Review: Always a Witch


Picture this: you’re a slave from the 1600s who is about to be burned at the stake, but not before you can make a deal with a shady wizard and teleport yourself to the mysterious world of 2019. Instead of experiencing how 400 years of innovation has shaped the modern world, your main goal is to teleport back in time to reunite with your teen fling. Who happens to be a slave-owner — your slave-owner. 

At first glance, this seems like a glaringly problematic and distasteful premise to base an entire show off of, but that’s exactly what Netflix did. “Always a Witch,” “Siempre Bruja” in Spanish, is a Colombian Netflix original teen rom-com, whose second season dropped early February 2020. 

Carmen Eguiliz (played by Angely Gaviria) is the strong female black lead who is the main character of the show. After battling the first season’s many betrayals, backstabbings and spells gone wrong, Carmen has made a comfortable life for herself living with her friends in 2020, at last reunited with her (slave-owner) boyfriend. 

Watching the first season was what I could only describe as a confusing, but pleasant, fever dream. The relationship between Carmen and her master, Cristobal (played by Lenard Vanderaa) was, at first, incredibly cute. It was very hard to resist the charm of the ill-fated relationship between them that literally spanned centuries as they tried to find their way back to one another. 

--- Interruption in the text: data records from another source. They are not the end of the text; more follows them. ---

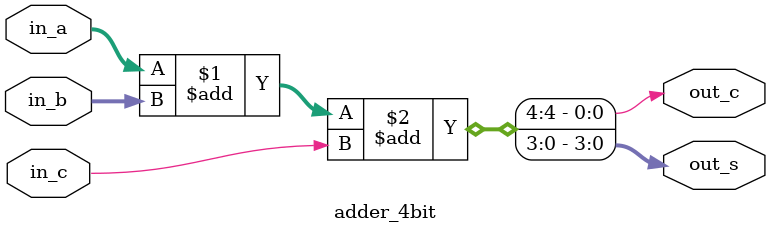
<source format=v>
module adder_4bit (
    input in_c,
    input [3:0] in_a, in_b,
    output out_c,
    output [3:0] out_s
);
    assign {out_c, out_s} = in_a + in_b + in_c;
endmodule
</source>
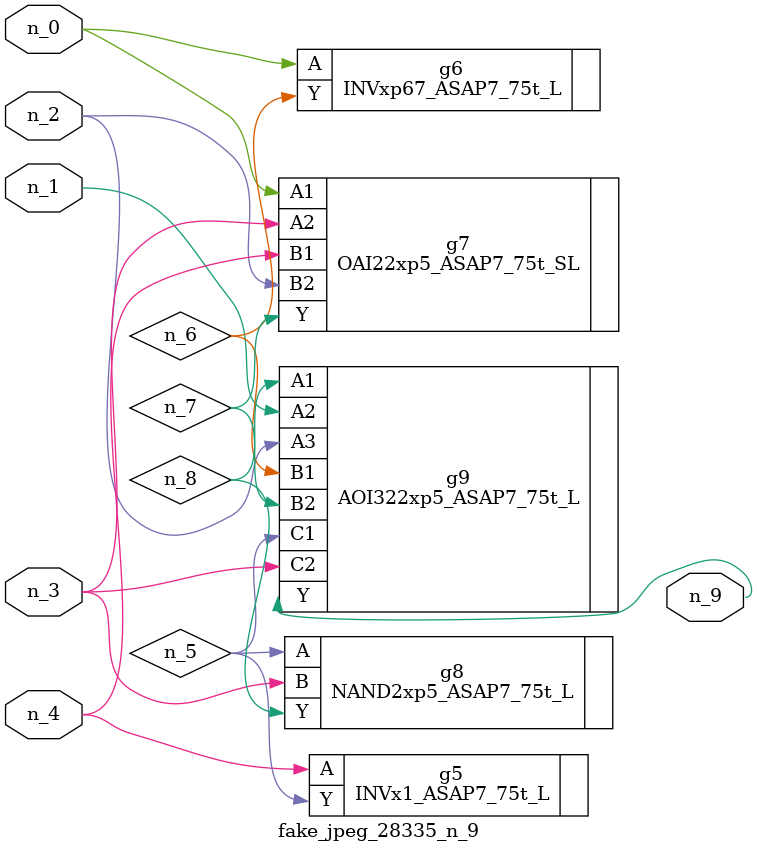
<source format=v>
module fake_jpeg_28335_n_9 (n_3, n_2, n_1, n_0, n_4, n_9);

input n_3;
input n_2;
input n_1;
input n_0;
input n_4;

output n_9;

wire n_8;
wire n_6;
wire n_5;
wire n_7;

INVx1_ASAP7_75t_L g5 ( 
.A(n_4),
.Y(n_5)
);

INVxp67_ASAP7_75t_L g6 ( 
.A(n_0),
.Y(n_6)
);

OAI22xp5_ASAP7_75t_SL g7 ( 
.A1(n_0),
.A2(n_3),
.B1(n_4),
.B2(n_2),
.Y(n_7)
);

NAND2xp5_ASAP7_75t_L g8 ( 
.A(n_5),
.B(n_3),
.Y(n_8)
);

AOI322xp5_ASAP7_75t_L g9 ( 
.A1(n_8),
.A2(n_1),
.A3(n_2),
.B1(n_6),
.B2(n_7),
.C1(n_5),
.C2(n_3),
.Y(n_9)
);


endmodule
</source>
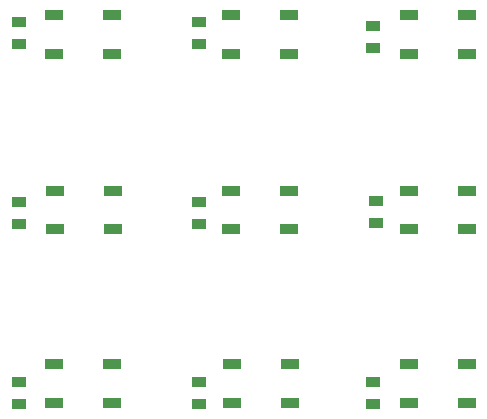
<source format=gbr>
%TF.GenerationSoftware,KiCad,Pcbnew,8.0.7*%
%TF.CreationDate,2025-02-24T23:51:06-05:00*%
%TF.ProjectId,pcb2,70636232-2e6b-4696-9361-645f70636258,rev?*%
%TF.SameCoordinates,Original*%
%TF.FileFunction,Paste,Top*%
%TF.FilePolarity,Positive*%
%FSLAX46Y46*%
G04 Gerber Fmt 4.6, Leading zero omitted, Abs format (unit mm)*
G04 Created by KiCad (PCBNEW 8.0.7) date 2025-02-24 23:51:06*
%MOMM*%
%LPD*%
G01*
G04 APERTURE LIST*
G04 Aperture macros list*
%AMRoundRect*
0 Rectangle with rounded corners*
0 $1 Rounding radius*
0 $2 $3 $4 $5 $6 $7 $8 $9 X,Y pos of 4 corners*
0 Add a 4 corners polygon primitive as box body*
4,1,4,$2,$3,$4,$5,$6,$7,$8,$9,$2,$3,0*
0 Add four circle primitives for the rounded corners*
1,1,$1+$1,$2,$3*
1,1,$1+$1,$4,$5*
1,1,$1+$1,$6,$7*
1,1,$1+$1,$8,$9*
0 Add four rect primitives between the rounded corners*
20,1,$1+$1,$2,$3,$4,$5,0*
20,1,$1+$1,$4,$5,$6,$7,0*
20,1,$1+$1,$6,$7,$8,$9,0*
20,1,$1+$1,$8,$9,$2,$3,0*%
G04 Aperture macros list end*
%ADD10R,1.244600X0.863600*%
%ADD11RoundRect,0.090000X-0.660000X-0.360000X0.660000X-0.360000X0.660000X0.360000X-0.660000X0.360000X0*%
G04 APERTURE END LIST*
D10*
%TO.C,C5*%
X147320000Y-100672900D03*
X147320000Y-102527100D03*
%TD*%
%TO.C,C2*%
X147320000Y-85432900D03*
X147320000Y-87287100D03*
%TD*%
D11*
%TO.C,LED6*%
X165100000Y-99700000D03*
X165100000Y-103000000D03*
X170000000Y-103000000D03*
X170000000Y-99700000D03*
%TD*%
%TO.C,LED3*%
X165100000Y-84850000D03*
X165100000Y-88150000D03*
X170000000Y-88150000D03*
X170000000Y-84850000D03*
%TD*%
D10*
%TO.C,C6*%
X162332000Y-100572900D03*
X162332000Y-102427100D03*
%TD*%
D11*
%TO.C,LED5*%
X150050000Y-99700000D03*
X150050000Y-103000000D03*
X154950000Y-103000000D03*
X154950000Y-99700000D03*
%TD*%
%TO.C,LED7*%
X135050000Y-114350000D03*
X135050000Y-117650000D03*
X139950000Y-117650000D03*
X139950000Y-114350000D03*
%TD*%
%TO.C,LED9*%
X165100000Y-114350000D03*
X165100000Y-117650000D03*
X170000000Y-117650000D03*
X170000000Y-114350000D03*
%TD*%
D10*
%TO.C,C3*%
X162052000Y-85772900D03*
X162052000Y-87627100D03*
%TD*%
D11*
%TO.C,LED1*%
X135075000Y-84850000D03*
X135075000Y-88150000D03*
X139975000Y-88150000D03*
X139975000Y-84850000D03*
%TD*%
%TO.C,LED4*%
X135100000Y-99700000D03*
X135100000Y-103000000D03*
X140000000Y-103000000D03*
X140000000Y-99700000D03*
%TD*%
%TO.C,LED8*%
X150100000Y-114350000D03*
X150100000Y-117650000D03*
X155000000Y-117650000D03*
X155000000Y-114350000D03*
%TD*%
%TO.C,LED2*%
X150050000Y-84850000D03*
X150050000Y-88150000D03*
X154950000Y-88150000D03*
X154950000Y-84850000D03*
%TD*%
D10*
%TO.C,C9*%
X162052000Y-115912900D03*
X162052000Y-117767100D03*
%TD*%
%TO.C,C7*%
X132080000Y-115912900D03*
X132080000Y-117767100D03*
%TD*%
%TO.C,C4*%
X132080000Y-100672900D03*
X132080000Y-102527100D03*
%TD*%
%TO.C,C1*%
X132080000Y-85432900D03*
X132080000Y-87287100D03*
%TD*%
%TO.C,C8*%
X147320000Y-115912900D03*
X147320000Y-117767100D03*
%TD*%
M02*

</source>
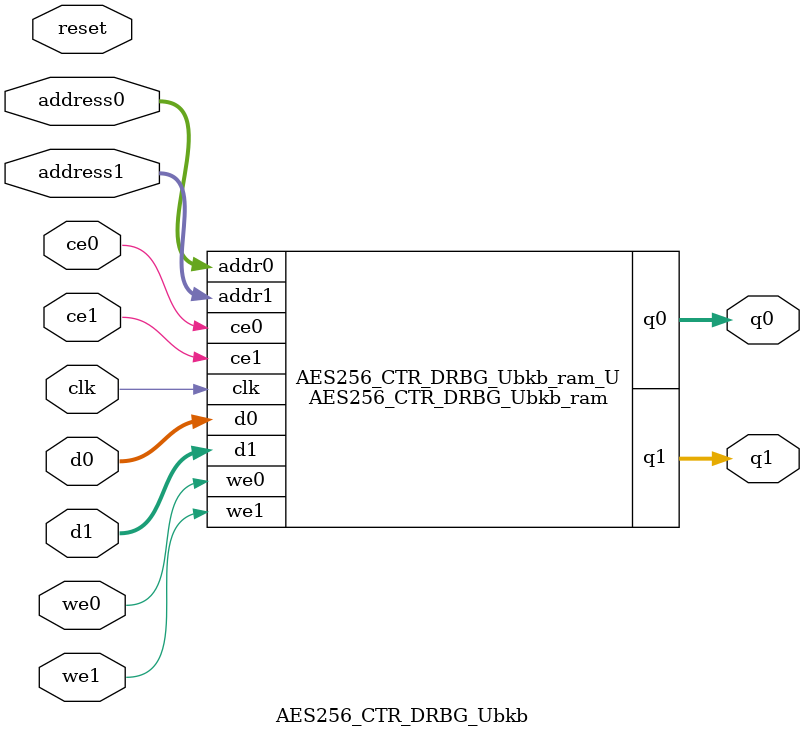
<source format=v>
`timescale 1 ns / 1 ps
module AES256_CTR_DRBG_Ubkb_ram (addr0, ce0, d0, we0, q0, addr1, ce1, d1, we1, q1,  clk);

parameter DWIDTH = 8;
parameter AWIDTH = 8;
parameter MEM_SIZE = 240;

input[AWIDTH-1:0] addr0;
input ce0;
input[DWIDTH-1:0] d0;
input we0;
output reg[DWIDTH-1:0] q0;
input[AWIDTH-1:0] addr1;
input ce1;
input[DWIDTH-1:0] d1;
input we1;
output reg[DWIDTH-1:0] q1;
input clk;

(* ram_style = "block" *)reg [DWIDTH-1:0] ram[0:MEM_SIZE-1];




always @(posedge clk)  
begin 
    if (ce0) begin
        if (we0) 
            ram[addr0] <= d0; 
        q0 <= ram[addr0];
    end
end


always @(posedge clk)  
begin 
    if (ce1) begin
        if (we1) 
            ram[addr1] <= d1; 
        q1 <= ram[addr1];
    end
end


endmodule

`timescale 1 ns / 1 ps
module AES256_CTR_DRBG_Ubkb(
    reset,
    clk,
    address0,
    ce0,
    we0,
    d0,
    q0,
    address1,
    ce1,
    we1,
    d1,
    q1);

parameter DataWidth = 32'd8;
parameter AddressRange = 32'd240;
parameter AddressWidth = 32'd8;
input reset;
input clk;
input[AddressWidth - 1:0] address0;
input ce0;
input we0;
input[DataWidth - 1:0] d0;
output[DataWidth - 1:0] q0;
input[AddressWidth - 1:0] address1;
input ce1;
input we1;
input[DataWidth - 1:0] d1;
output[DataWidth - 1:0] q1;



AES256_CTR_DRBG_Ubkb_ram AES256_CTR_DRBG_Ubkb_ram_U(
    .clk( clk ),
    .addr0( address0 ),
    .ce0( ce0 ),
    .we0( we0 ),
    .d0( d0 ),
    .q0( q0 ),
    .addr1( address1 ),
    .ce1( ce1 ),
    .we1( we1 ),
    .d1( d1 ),
    .q1( q1 ));

endmodule


</source>
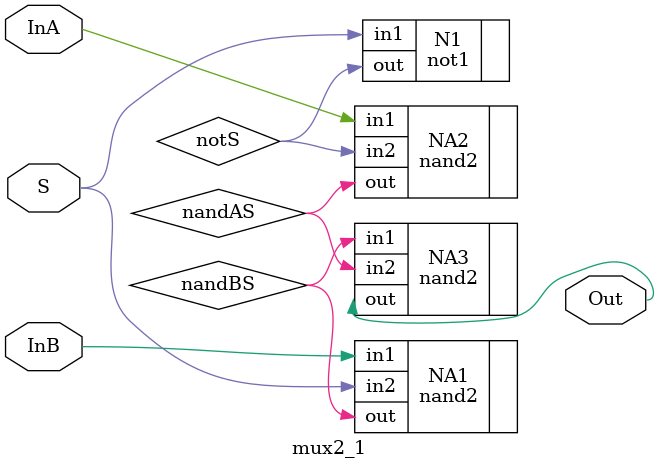
<source format=v>
module mux2_1(InA, InB, S, Out);
	// S   | 0  1
	// Out | A  B
	input InA;
	input InB;
	input S;
	output Out;

	wire notS;
	wire nandAS, nandBS;

	not1 N1(.in1(S), .out(notS));
	
	nand2 NA1(.in1(InB), .in2(S), .out(nandBS));
	nand2 NA2(.in1(InA), .in2(notS), .out(nandAS));

	nand2 NA3(.in1(nandBS), .in2(nandAS), .out(Out));

endmodule

</source>
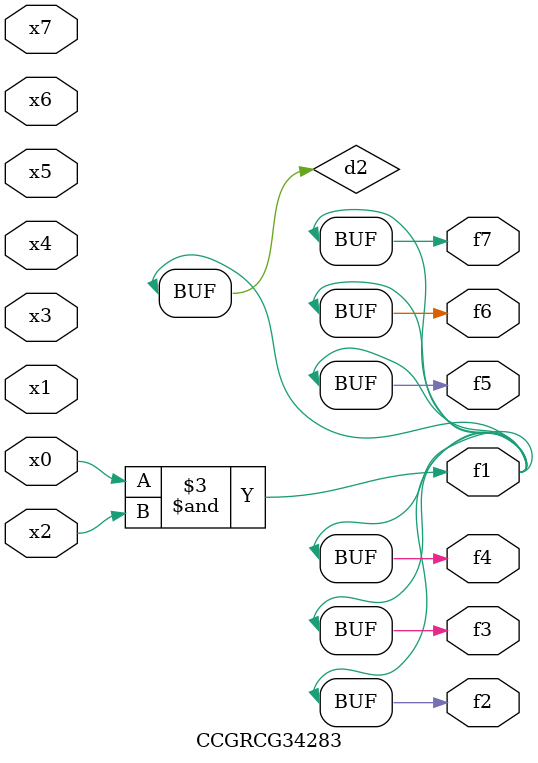
<source format=v>
module CCGRCG34283(
	input x0, x1, x2, x3, x4, x5, x6, x7,
	output f1, f2, f3, f4, f5, f6, f7
);

	wire d1, d2;

	nor (d1, x3, x6);
	and (d2, x0, x2);
	assign f1 = d2;
	assign f2 = d2;
	assign f3 = d2;
	assign f4 = d2;
	assign f5 = d2;
	assign f6 = d2;
	assign f7 = d2;
endmodule

</source>
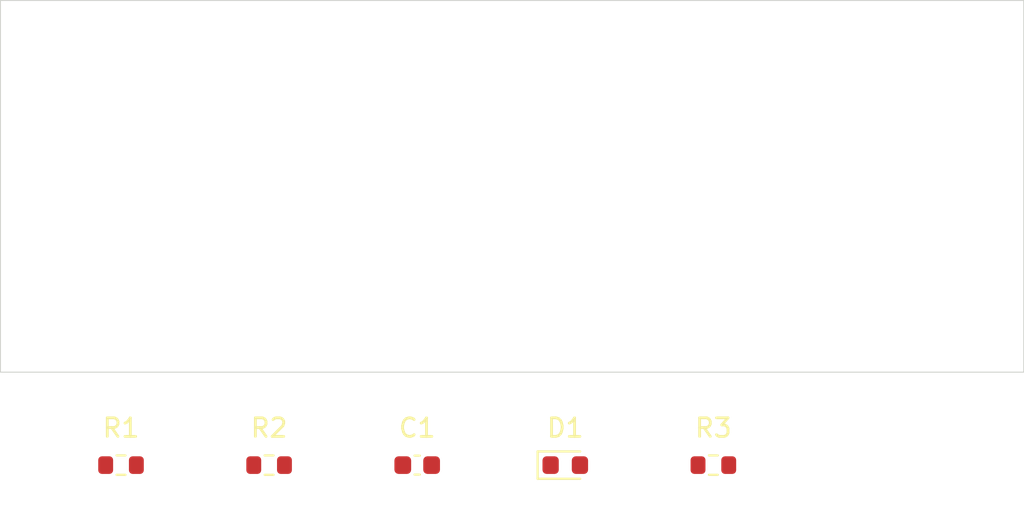
<source format=kicad_pcb>
(kicad_pcb (version 20241229) (generator "pcbnew") (generator_version "9.0")
  (general
  (thickness 1.6)
  (legacy_teardrops no))
  (paper "A4")
  (layers (0 "F.Cu" signal) (2 "B.Cu" signal) (9 "F.Adhes" user "F.Adhesive") (11 "B.Adhes" user "B.Adhesive") (13 "F.Paste" user) (15 "B.Paste" user) (5 "F.SilkS" user "F.Silkscreen") (7 "B.SilkS" user "B.Silkscreen") (1 "F.Mask" user) (3 "B.Mask" user) (17 "Dwgs.User" user "User.Drawings") (19 "Cmts.User" user "User.Comments") (21 "Eco1.User" user "User.Eco1") (23 "Eco2.User" user "User.Eco2") (25 "Edge.Cuts" user) (27 "Margin" user) (31 "F.CrtYd" user "F.Courtyard") (29 "B.CrtYd" user "B.Courtyard") (35 "F.Fab" user) (33 "B.Fab" user))
  (setup
  (pad_to_mask_clearance 0)
  (allow_soldermask_bridges_in_footprints no)
  (tenting front back)
  (pcbplotparams
    (layerselection "0x00000000_00000000_55555555_5755f5df")
    (plot_on_all_layers_selection "0x00000000_00000000_00000000_00000000")
    (disableapertmacros no)
    (usegerberextensions no)
    (usegerberattributes yes)
    (usegerberadvancedattributes yes)
    (creategerberjobfile yes)
    (dashed_line_dash_ratio 12.0)
    (dashed_line_gap_ratio 3.0)
    (svgprecision 4)
    (plotframeref no)
    (mode 1)
    (useauxorigin no)
    (hpglpennumber 1)
    (hpglpenspeed 20)
    (hpglpendiameter 15.0)
    (pdf_front_fp_property_popups yes)
    (pdf_back_fp_property_popups yes)
    (pdf_metadata yes)
    (pdf_single_document no)
    (dxfpolygonmode yes)
    (dxfimperialunits yes)
    (dxfusepcbnewfont yes)
    (psnegative no)
    (psa4output no)
    (plot_black_and_white yes)
    (plotinvisibletext no)
    (sketchpadsonfab no)
    (plotpadnumbers no)
    (hidednponfab no)
    (sketchdnponfab yes)
    (crossoutdnponfab yes)
    (subtractmaskfromsilk no)
    (outputformat 1)
    (mirror no)
    (drillshape 1)
    (scaleselection 1)
    (outputdirectory "")))
  (net 0 "")
  (net 1 "unconnected-(R1-Pad1-Pad1)")
  (net 2 "unconnected-(R1-Pad2-Pad2)")
  (net 3 "unconnected-(R2-Pad1-Pad1)")
  (net 4 "unconnected-(R2-Pad2-Pad2)")
  (net 5 "unconnected-(C1-Pad1-Pad1)")
  (net 6 "unconnected-(C1-Pad2-Pad2)")
  (net 7 "unconnected-(D1-Pad1-Pad1)")
  (net 8 "unconnected-(D1-Pad2-Pad2)")
  (net 9 "unconnected-(R3-Pad1-Pad1)")
  (net 10 "unconnected-(R3-Pad2-Pad2)")
  (footprint "Resistor_SMD:R_0603_1608Metric" (layer "F.Cu") (at 6.479999999999997 25.0))
  (footprint "Resistor_SMD:R_0603_1608Metric" (layer "F.Cu") (at 14.43999999999999 25.0))
  (footprint "Capacitor_SMD:C_0603_1608Metric" (layer "F.Cu") (at 22.399999999999984 25.0))
  (footprint "LED_SMD:LED_0603_1608Metric" (layer "F.Cu") (at 30.359999999999978 25.0))
  (footprint "Resistor_SMD:R_0603_1608Metric" (layer "F.Cu") (at 38.31999999999997 25.0))
  (gr_rect
  (start 0 0)
  (end 55.0 20.0)
  (stroke (width 0.05) (type default))
  (fill no)
  (layer "Edge.Cuts")
  (uuid "c84b1f9f-a824-4512-99ca-86c763af8eaa"))
  (embedded_fonts no)
)
</source>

However, it would be ignorant to say that there weren’t questionable white savior themes present in the story. Carmen longed for Cristobal to save her, but, considering how incredibly smart and bright Carmen is, it was confusing and a little insulting that she wished so hard to return to living in a slave world when she had an abundance of resources and an immensely better quality of life in the modern world. 

While the white savior theme left a bad taste in my mouth throughout the first season, the show’s beautiful cinematography, telenovela charm and lively Spanish culture evident in every episode far outweighed the negatives. Although the time travel element of the story was often explained away with “magic,” it wasn’t overly fantasized, and the show’s characters were still down to earth and relatable to a teen audience. 

After waiting more than a year for the second season to release, I was pleasantly surprised. The season started with a characteristically lively, colorful and playful scene opening, setting the season up for success. One of the biggest wins of the second season is that, spoiler alert, Carmen broke up with Cristobal and he returned to the 1600s while a heartbroken Carmen was left in 2020. 

Earlier in the second season, Carmen actually called Cristobal out for being sexist. Cristobal selfishly pressured Carmen to come back with him because, in the new world, Carmen didn’t seem like his Carmen anymore. Luckily, she was smart enough and independent enough to recognize that Cristobal only seemed to love Carmen when he had power over her. Carmen quickly recovered from the breakup with the help of her support system of friends. After all, Carmen had no time to waste before confronting the new season’s brand new set of twisted leaders, foreboding curses and riveting time travel excursions. 

All the female characters, both good and evil, are strong. Similar to another Netflix original featuring a young teenage witch, “The Chilling Adventures of Sabrina,” being a witch empowers Carmen and puts her in a position of power instead of lessening her and silencing her. I absolutely adore how this is such a drastic change from the actual days of witch-hunting, when men used witchcraft as an excuse to put down women who they feared. 

“Always a Witch” has many empowering female characters who consistently work together to stop evil, rarely getting help from the men in their lives. However, even though the show definitely emphasizes strong female leadership, no males are ever put down in the show, and each female-male relationship in the show is healthy, realistic and beneficial.

The character development of the second season was another aspect of the show that significantly improved from the first season. During the first season, I often found myself getting annoyed with quirky and zany characters who seemed to do the most idiotic things simply to drive the plot forward. At times, even Carmen did questionable things to make the story more unnecessary complicated and seemed too perfect to relate to. The second season takes these characters, recognizes that they are not perfect and makes them more human, real and likable. 

Even the villainess of the season’s actions are understandable and forgivable, but it is made clear they are still not justifiable. Every single character goes through natural and necessary growth, which is often rare for a show made for teens.

Overall, the second season of “Always a Witch” is a refreshing, unique and satisfying Columbian teen rom-com that will leave audiences in tears, in laughter and always entertained. While fans aren’t able to time travel to the release of the third season, the first and second season’s rewatchability and bingeability will hold audiences through til the next of Carmen’s adventures.